Maybe that should be a reality show, but it isn't. I want to compare the Athletics and Angels according to Net Runs Above Average and then compare their pitchers using PRAA and PRAR. Let's see how they stack up against each other to get a better feel for who could be the better team down the stretch.
Oakland has the better offensive/defensive combination by the sum of 40.16 Net Runs Above Average. That is a great deal of runs and makes me think the A's are capable of winning the division handily, and taking it soon. But we have not checked out the pitching situation yet. Something has to be making Anaheim win, and if it is not offense and defense, maybe their pitching is superior. Let's take a look at that.
Angels starters are three Pitching Runs Above Average (PRAA) better than the Athletics starters, but that can be explained away by the absence of Rich Harden in the rotation for a time. He easily would have added 3 more PRAA to his total in the starts he missed. They are also 5 Pitching Runs Above Average (PRAR) behind, but that is a small total (one that again is bigger if Harden's injury is taken into account.) An argument could be made they do not have the depth Oakland does in the rotation, but they make up for that with their bullpen. The Angels pen is one PRAA ahead of Oaklands (again, we have injury to blame. K-Rod was out and Scot Shields was the only dominant force in the pen. Huston Street was out as well for the A's, so this issue is cloudier than the rotation one). Their PRAR is huge though; 22, and it would be even more if they ignore Kevin Gregg (which they have been doing as of late from what I hear).
This is how the Angels have been winning. Their offense and defense is no match for the A's, their rotation is of a lower quality, but their bullpen trumps the A's pen. With their smallball tendencies the pen is even more important than it is for some teams, because they are supposed to keep the Angels in games while they scrape and claw back into it. Not exactly the best strategy for the playoffs though; when the Angels have to face teams like the A's who are better at everything except using their bullpen. There could be issues if the A's beat up on an Angels starter and the game is lost early on (think ALDS against Boston in 04'). If the Angels offense is not running on full cylinders like it did in the 2002 playoffs then they will not succeed in a 5 or 7 game series with a more complete team like Oakland. If Joe Kennedy and Jay Witasick can continue pitching well out of Denver then the Angels bullpen advantage is slimmer than it appears now, further lowering their chances of winning the division.

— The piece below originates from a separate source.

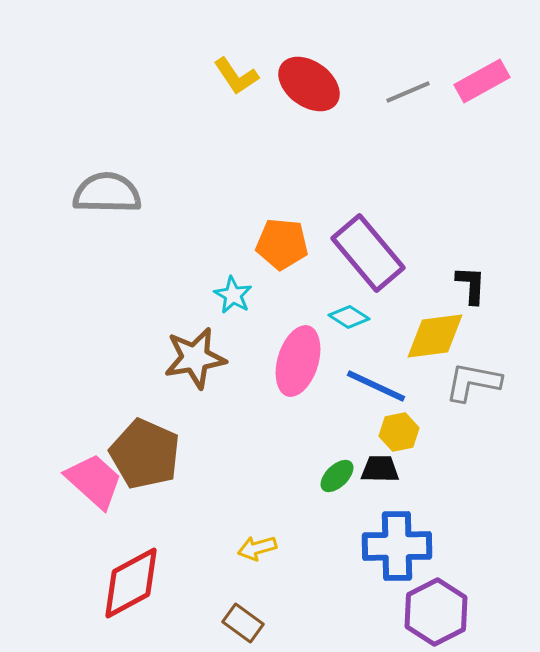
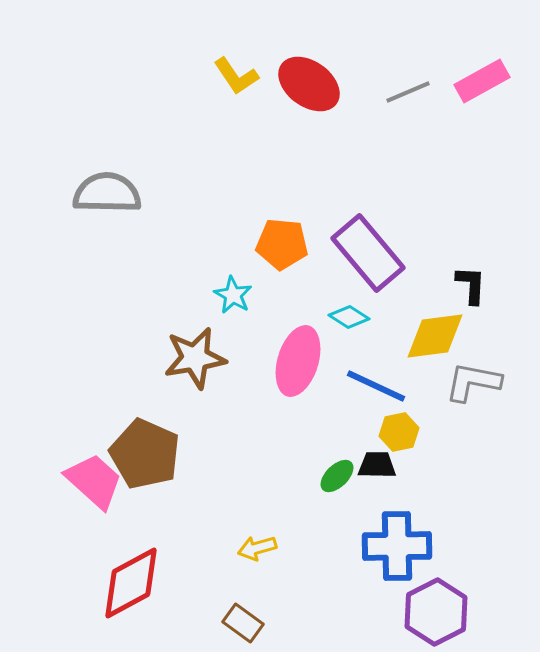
black trapezoid: moved 3 px left, 4 px up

If you notice, there is only one big NRAA gun on Anaheim, and that is Vlad Guerrero. If he slumps for a significant period of time (only a .208/.264/.376 line in July) the Angels will suffer for it. The A's on the other hand have Crosby, Johnson, and Chavez (.379/.440/.699 in June and .272/.333/.495 in July) to maintain the offense (and if emergency struck, possibly Daric Barton for a short time). Depth is the key to the A's stretch drive, and as much as the Angels can survive through injuries I don't think their depth matches up with Oaklands.
One last thing; Oakland is a better team than the numbers show here, because many of these players are playing better since the end of May or so than their season total suggests. Jason Kendall and Eric Chavez are worth much more than their NRAA suggests at this point, which I believe could increase the A's advantage of NRAA to as much as 50 runs above average or more. It will be an interesting race down the stretch for the AL West with these two teams.